## ACTIVITY:
Your answer must be the full listing, reproduced word for word.

## PROVIDED RECORDS:

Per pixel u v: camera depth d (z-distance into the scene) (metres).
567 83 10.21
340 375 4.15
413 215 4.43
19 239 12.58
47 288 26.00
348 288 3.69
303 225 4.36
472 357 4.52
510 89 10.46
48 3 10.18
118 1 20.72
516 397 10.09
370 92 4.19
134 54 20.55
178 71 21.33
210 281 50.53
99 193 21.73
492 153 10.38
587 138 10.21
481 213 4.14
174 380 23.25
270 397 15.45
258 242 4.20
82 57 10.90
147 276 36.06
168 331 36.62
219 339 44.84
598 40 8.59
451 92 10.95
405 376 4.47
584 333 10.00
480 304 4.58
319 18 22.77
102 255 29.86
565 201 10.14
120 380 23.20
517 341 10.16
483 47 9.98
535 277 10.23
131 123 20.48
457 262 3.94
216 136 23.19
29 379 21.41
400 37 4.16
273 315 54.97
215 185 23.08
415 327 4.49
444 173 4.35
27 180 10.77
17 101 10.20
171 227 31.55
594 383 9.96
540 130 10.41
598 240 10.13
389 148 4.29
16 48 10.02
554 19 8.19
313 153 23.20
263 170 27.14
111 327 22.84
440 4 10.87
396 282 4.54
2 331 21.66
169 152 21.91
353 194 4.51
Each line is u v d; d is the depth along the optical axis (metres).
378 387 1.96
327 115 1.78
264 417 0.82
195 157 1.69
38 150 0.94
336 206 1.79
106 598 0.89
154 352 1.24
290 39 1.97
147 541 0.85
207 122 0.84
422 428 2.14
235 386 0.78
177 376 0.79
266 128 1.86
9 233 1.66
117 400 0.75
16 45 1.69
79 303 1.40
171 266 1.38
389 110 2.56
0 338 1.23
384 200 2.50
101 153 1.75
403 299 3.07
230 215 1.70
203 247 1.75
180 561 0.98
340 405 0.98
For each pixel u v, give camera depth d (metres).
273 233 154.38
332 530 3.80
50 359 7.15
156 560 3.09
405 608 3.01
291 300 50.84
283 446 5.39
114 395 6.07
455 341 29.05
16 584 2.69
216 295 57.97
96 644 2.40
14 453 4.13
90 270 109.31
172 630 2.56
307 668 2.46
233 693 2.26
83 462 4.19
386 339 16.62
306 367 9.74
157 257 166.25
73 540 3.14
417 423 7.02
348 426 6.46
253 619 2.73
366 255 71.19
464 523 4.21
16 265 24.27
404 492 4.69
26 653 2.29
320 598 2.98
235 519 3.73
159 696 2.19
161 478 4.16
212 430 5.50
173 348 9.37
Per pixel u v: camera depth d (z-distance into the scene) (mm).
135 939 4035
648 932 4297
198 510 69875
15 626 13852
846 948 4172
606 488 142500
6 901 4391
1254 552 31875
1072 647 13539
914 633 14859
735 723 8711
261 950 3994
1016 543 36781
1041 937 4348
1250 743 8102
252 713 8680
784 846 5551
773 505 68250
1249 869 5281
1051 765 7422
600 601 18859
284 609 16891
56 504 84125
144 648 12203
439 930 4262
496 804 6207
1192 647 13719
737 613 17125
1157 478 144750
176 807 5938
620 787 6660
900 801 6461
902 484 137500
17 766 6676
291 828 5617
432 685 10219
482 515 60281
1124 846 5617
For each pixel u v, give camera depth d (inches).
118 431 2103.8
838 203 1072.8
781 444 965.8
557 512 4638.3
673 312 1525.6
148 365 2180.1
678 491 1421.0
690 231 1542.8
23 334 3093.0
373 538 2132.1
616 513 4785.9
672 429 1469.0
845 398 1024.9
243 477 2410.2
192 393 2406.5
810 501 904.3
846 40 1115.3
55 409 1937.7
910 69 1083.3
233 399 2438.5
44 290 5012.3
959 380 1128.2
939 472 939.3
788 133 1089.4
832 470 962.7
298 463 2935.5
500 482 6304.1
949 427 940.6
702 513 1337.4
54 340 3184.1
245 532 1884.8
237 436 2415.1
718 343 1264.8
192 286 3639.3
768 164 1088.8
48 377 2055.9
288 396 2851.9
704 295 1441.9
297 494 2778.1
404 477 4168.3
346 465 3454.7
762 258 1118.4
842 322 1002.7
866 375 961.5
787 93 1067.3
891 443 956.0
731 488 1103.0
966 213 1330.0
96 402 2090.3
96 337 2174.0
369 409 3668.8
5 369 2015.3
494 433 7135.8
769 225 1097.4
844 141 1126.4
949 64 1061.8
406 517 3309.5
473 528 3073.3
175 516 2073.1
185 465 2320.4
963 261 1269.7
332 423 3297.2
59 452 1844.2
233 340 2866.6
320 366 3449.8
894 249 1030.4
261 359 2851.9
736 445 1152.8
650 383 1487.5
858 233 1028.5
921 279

## SOLUTION TO THE EXERCISE:
Per pixel u v: camera depth d (z-distance into the scene) (metres).
567 83 10.21
340 375 4.15
413 215 4.43
19 239 12.58
47 288 26.00
348 288 3.69
303 225 4.36
472 357 4.52
510 89 10.46
48 3 10.18
118 1 20.72
516 397 10.09
370 92 4.19
134 54 20.55
178 71 21.33
210 281 50.53
99 193 21.73
492 153 10.38
587 138 10.21
481 213 4.14
174 380 23.25
270 397 15.45
258 242 4.20
82 57 10.90
147 276 36.06
168 331 36.62
219 339 44.84
598 40 8.59
451 92 10.95
405 376 4.47
584 333 10.00
480 304 4.58
319 18 22.77
102 255 29.86
565 201 10.14
120 380 23.20
517 341 10.16
483 47 9.98
535 277 10.23
131 123 20.48
457 262 3.94
216 136 23.19
29 379 21.41
400 37 4.16
273 315 54.97
215 185 23.08
415 327 4.49
444 173 4.35
27 180 10.77
17 101 10.20
171 227 31.55
594 383 9.96
540 130 10.41
598 240 10.13
389 148 4.29
16 48 10.02
554 19 8.19
313 153 23.20
263 170 27.14
111 327 22.84
440 4 10.87
396 282 4.54
2 331 21.66
169 152 21.91
353 194 4.51
Each line is u v d; d is the depth along the optical axis (metres).
378 387 1.96
327 115 1.78
264 417 0.82
195 157 1.69
38 150 0.94
336 206 1.79
106 598 0.89
154 352 1.24
290 39 1.97
147 541 0.85
207 122 0.84
422 428 2.14
235 386 0.78
177 376 0.79
266 128 1.86
9 233 1.66
117 400 0.75
16 45 1.69
79 303 1.40
171 266 1.38
389 110 2.56
0 338 1.23
384 200 2.50
101 153 1.75
403 299 3.07
230 215 1.70
203 247 1.75
180 561 0.98
340 405 0.98
For each pixel u v, give camera depth d (metres).
273 233 154.38
332 530 3.80
50 359 7.15
156 560 3.09
405 608 3.01
291 300 50.84
283 446 5.39
114 395 6.07
455 341 29.05
16 584 2.69
216 295 57.97
96 644 2.40
14 453 4.13
90 270 109.31
172 630 2.56
307 668 2.46
233 693 2.26
83 462 4.19
386 339 16.62
306 367 9.74
157 257 166.25
73 540 3.14
417 423 7.02
348 426 6.46
253 619 2.73
366 255 71.19
464 523 4.21
16 265 24.27
404 492 4.69
26 653 2.29
320 598 2.98
235 519 3.73
159 696 2.19
161 478 4.16
212 430 5.50
173 348 9.37
Per pixel u v: camera depth d (z-distance into the scene) (mm).
135 939 4035
648 932 4297
198 510 69875
15 626 13852
846 948 4172
606 488 142500
6 901 4391
1254 552 31875
1072 647 13539
914 633 14859
735 723 8711
261 950 3994
1016 543 36781
1041 937 4348
1250 743 8102
252 713 8680
784 846 5551
773 505 68250
1249 869 5281
1051 765 7422
600 601 18859
284 609 16891
56 504 84125
144 648 12203
439 930 4262
496 804 6207
1192 647 13719
737 613 17125
1157 478 144750
176 807 5938
620 787 6660
900 801 6461
902 484 137500
17 766 6676
291 828 5617
432 685 10219
482 515 60281
1124 846 5617
For each pixel u v, give camera depth d (inches).
118 431 2103.8
838 203 1072.8
781 444 965.8
557 512 4638.3
673 312 1525.6
148 365 2180.1
678 491 1421.0
690 231 1542.8
23 334 3093.0
373 538 2132.1
616 513 4785.9
672 429 1469.0
845 398 1024.9
243 477 2410.2
192 393 2406.5
810 501 904.3
846 40 1115.3
55 409 1937.7
910 69 1083.3
233 399 2438.5
44 290 5012.3
959 380 1128.2
939 472 939.3
788 133 1089.4
832 470 962.7
298 463 2935.5
500 482 6304.1
949 427 940.6
702 513 1337.4
54 340 3184.1
245 532 1884.8
237 436 2415.1
718 343 1264.8
192 286 3639.3
768 164 1088.8
48 377 2055.9
288 396 2851.9
704 295 1441.9
297 494 2778.1
404 477 4168.3
346 465 3454.7
762 258 1118.4
842 322 1002.7
866 375 961.5
787 93 1067.3
891 443 956.0
731 488 1103.0
966 213 1330.0
96 402 2090.3
96 337 2174.0
369 409 3668.8
5 369 2015.3
494 433 7135.8
769 225 1097.4
844 141 1126.4
949 64 1061.8
406 517 3309.5
473 528 3073.3
175 516 2073.1
185 465 2320.4
963 261 1269.7
332 423 3297.2
59 452 1844.2
233 340 2866.6
320 366 3449.8
894 249 1030.4
261 359 2851.9
736 445 1152.8
650 383 1487.5
858 233 1028.5
921 279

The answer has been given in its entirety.